• **What you have to do**
Which lines below fall between the one containing "staining of benign" and the one containing "photomicrograph of prostate"? Repeat them exactly, counting both of those lines, and add nothing else.

┄┄┄┄┄┄┄┄┄┄

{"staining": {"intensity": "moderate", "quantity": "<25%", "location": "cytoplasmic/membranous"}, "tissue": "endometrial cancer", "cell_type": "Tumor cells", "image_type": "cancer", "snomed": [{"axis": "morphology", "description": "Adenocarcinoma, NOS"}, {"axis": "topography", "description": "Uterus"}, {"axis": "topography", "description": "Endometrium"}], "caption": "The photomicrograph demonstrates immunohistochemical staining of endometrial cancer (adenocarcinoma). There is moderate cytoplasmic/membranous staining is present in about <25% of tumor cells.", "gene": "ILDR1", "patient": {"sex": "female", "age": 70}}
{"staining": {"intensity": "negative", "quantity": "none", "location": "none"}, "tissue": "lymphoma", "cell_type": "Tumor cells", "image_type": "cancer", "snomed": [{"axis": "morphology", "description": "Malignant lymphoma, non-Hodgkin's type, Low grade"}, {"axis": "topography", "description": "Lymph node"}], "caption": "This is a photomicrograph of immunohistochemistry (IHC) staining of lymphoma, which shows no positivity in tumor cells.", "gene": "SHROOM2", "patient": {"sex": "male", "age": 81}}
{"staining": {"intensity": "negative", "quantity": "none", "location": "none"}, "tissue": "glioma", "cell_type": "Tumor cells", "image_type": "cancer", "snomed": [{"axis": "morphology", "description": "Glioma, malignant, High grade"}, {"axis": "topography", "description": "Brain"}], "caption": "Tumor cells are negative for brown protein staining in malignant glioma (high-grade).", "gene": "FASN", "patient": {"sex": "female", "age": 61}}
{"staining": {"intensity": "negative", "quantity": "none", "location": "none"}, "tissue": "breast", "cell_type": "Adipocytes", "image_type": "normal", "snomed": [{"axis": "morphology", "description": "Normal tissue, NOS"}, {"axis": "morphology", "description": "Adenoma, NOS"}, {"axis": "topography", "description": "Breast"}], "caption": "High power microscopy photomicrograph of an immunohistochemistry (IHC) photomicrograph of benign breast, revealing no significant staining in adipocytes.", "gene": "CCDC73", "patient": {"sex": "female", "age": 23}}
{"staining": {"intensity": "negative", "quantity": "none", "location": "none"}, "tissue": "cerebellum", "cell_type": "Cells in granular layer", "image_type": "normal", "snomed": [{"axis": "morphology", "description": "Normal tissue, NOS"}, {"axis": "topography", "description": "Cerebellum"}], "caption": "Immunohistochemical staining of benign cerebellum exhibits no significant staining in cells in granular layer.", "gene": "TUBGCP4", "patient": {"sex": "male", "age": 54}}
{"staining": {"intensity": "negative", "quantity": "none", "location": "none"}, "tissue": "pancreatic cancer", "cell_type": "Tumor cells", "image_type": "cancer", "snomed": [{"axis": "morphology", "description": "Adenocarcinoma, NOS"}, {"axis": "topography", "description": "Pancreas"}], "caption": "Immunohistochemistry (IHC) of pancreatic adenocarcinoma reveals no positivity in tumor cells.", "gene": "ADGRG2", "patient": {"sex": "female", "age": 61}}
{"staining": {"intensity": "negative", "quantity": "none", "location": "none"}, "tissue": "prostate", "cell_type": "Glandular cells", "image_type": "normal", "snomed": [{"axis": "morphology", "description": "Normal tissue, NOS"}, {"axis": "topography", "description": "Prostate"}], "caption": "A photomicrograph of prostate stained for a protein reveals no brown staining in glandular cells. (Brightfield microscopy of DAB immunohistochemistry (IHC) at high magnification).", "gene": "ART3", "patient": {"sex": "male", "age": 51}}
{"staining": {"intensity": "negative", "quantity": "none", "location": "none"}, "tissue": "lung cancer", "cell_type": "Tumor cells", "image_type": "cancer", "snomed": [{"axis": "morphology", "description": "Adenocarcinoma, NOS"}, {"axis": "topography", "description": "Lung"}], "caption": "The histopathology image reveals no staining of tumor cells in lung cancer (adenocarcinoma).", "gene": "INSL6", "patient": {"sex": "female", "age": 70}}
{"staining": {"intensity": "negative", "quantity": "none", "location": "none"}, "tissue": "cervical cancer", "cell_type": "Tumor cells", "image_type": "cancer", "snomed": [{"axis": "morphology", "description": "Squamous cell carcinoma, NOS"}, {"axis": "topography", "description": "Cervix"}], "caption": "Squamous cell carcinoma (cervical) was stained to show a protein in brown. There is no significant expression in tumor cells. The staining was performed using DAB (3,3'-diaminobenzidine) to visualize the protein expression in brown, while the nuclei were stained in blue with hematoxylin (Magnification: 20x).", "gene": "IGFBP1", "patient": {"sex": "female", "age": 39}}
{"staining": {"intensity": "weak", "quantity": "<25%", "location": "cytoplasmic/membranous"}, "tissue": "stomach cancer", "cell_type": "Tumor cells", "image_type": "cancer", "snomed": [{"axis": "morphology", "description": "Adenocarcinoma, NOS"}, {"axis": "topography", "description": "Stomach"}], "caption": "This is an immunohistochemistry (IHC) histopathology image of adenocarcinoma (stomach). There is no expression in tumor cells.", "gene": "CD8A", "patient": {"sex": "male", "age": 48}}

┄┄┄┄┄┄┄┄┄┄

• **Response area**
{"staining": {"intensity": "negative", "quantity": "none", "location": "none"}, "tissue": "cerebellum", "cell_type": "Cells in granular layer", "image_type": "normal", "snomed": [{"axis": "morphology", "description": "Normal tissue, NOS"}, {"axis": "topography", "description": "Cerebellum"}], "caption": "Immunohistochemical staining of benign cerebellum exhibits no significant staining in cells in granular layer.", "gene": "TUBGCP4", "patient": {"sex": "male", "age": 54}}
{"staining": {"intensity": "negative", "quantity": "none", "location": "none"}, "tissue": "pancreatic cancer", "cell_type": "Tumor cells", "image_type": "cancer", "snomed": [{"axis": "morphology", "description": "Adenocarcinoma, NOS"}, {"axis": "topography", "description": "Pancreas"}], "caption": "Immunohistochemistry (IHC) of pancreatic adenocarcinoma reveals no positivity in tumor cells.", "gene": "ADGRG2", "patient": {"sex": "female", "age": 61}}
{"staining": {"intensity": "negative", "quantity": "none", "location": "none"}, "tissue": "prostate", "cell_type": "Glandular cells", "image_type": "normal", "snomed": [{"axis": "morphology", "description": "Normal tissue, NOS"}, {"axis": "topography", "description": "Prostate"}], "caption": "A photomicrograph of prostate stained for a protein reveals no brown staining in glandular cells. (Brightfield microscopy of DAB immunohistochemistry (IHC) at high magnification).", "gene": "ART3", "patient": {"sex": "male", "age": 51}}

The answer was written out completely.